While indulging in my reminiscences and pondering on my proclivity for such, I wondered about the nature of nostalgia. Why do we immerse ourselves in a multitude of memories? Why do we feel such urges — and when? What purpose does it serve in our lives?
As such, I decided to research nostalgia. I learned that it was mostly a longing for distant, more carefree and happier times. Ah, no wonder, as a pressured teenager and adult, I often found myself wanting to climb back to the safety of a womblike past in the Bronx, cradled in my mother’s arms: a time when I enjoyed the security and stability of my parents’ love with greater assurance than I would ever have again.
Nor was I alone in this mecca of my making as I discovered. I thought of the music I grew up with from the 1960s to ’80s — whether it was the Beatles singing about the lost joys of “Yesterday” or Madonna musing on what “used to be my playground.” In fact, I wanted to address American nostalgia for the past found in such popular shows as Happy Days, Wonder Years, or That Seventies Show as the world sped towards “the new millennium,” but knew it would take even more space. With my piece already running 9 minutes long, I nixed the idea: I did not want an unwieldy mess. (Remember, never lose focus!)
Nonetheless, I had an important point to make — that nostalgia is not useless and self-indulgent. There is indeed a purpose for it in our lives! This is where I wove together self-analysis, a knowledge of literature, and research to create an effective conclusion:
That’s when it fully struck me that all the distant, younger me’s did have a role in shaping the adult me–that the child is indeed the mother of the woman, to put a twist on Wordsworth’s famous words. There was the childish me admiring paintings in Mom’s art books, as if pining for a distant past. There was the adolescent me pining for my childhood past while taking a new interest in distant ages…. These were all undeniably me.
This sense of progress–this realization that we have grown–arising from our wistful recollections could well be one of the benefits of nostalgia according to psychologist Dr. Sedikides, who observes that when we focus on the past in an existential way–”what has my life meant?” — we can “potentially benefit.” Dr. Batcho makes similar claims that “Nostalgia is like a measurement. It’s a way we keep track of things, we monitor progress through life.”
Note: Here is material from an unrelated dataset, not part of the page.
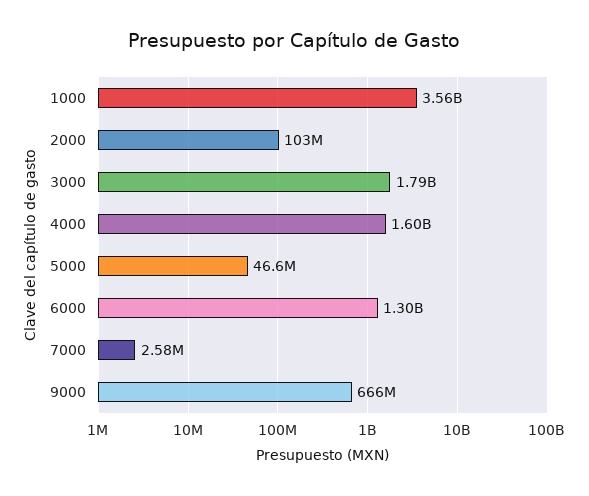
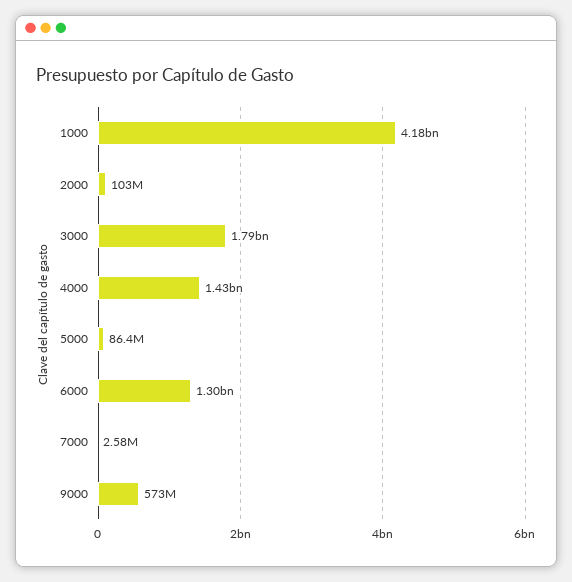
1000: 3560000000 -> 4180000000
4000: 1600000000 -> 1430000000
5000: 46600000 -> 86400000
9000: 666000000 -> 573000000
Nostalgia then is a home away from home–one that acknowledges our love for a past that can never be retrieved: but one that also reminds us how all that we’ve felt, believed, and longed for along our path of life remain as meaningful as ever even if configured differently through the years.
It is knowing we contain multitudes of our past selves. And that somehow, some way, we’ve managed to weather all the storms we’ve encountered to move onto the next phase of life even when we long for the past.
I recall thinking to myself after writing these paragraphs, with its references to important thinkers across the centuries, that I had knocked it out of the park. It was the first time I had felt something so strongly since writing my senior AP English thesis in high school decades ago — the last time I had written anything remotely resembling a personal essay to be read by others. It was the time that the teacher wrote, “This is the best senior thesis I’ve read in 20 years.”
I should add that the boost did not come immediately. Even as I felt slightly disappointed not to be notified of one the next day, I shrugged it aside. Maybe I may not get one now, I thought to myself, but I’m pretty damn sure I will get one for another piece. I am that good! (This is why I don’t believe in imposter syndrome: you’re either good or you’re not — but I’ll save this for another story!) In fact, the boost came two days after that for the following piece written two weeks later for Middle-Pause.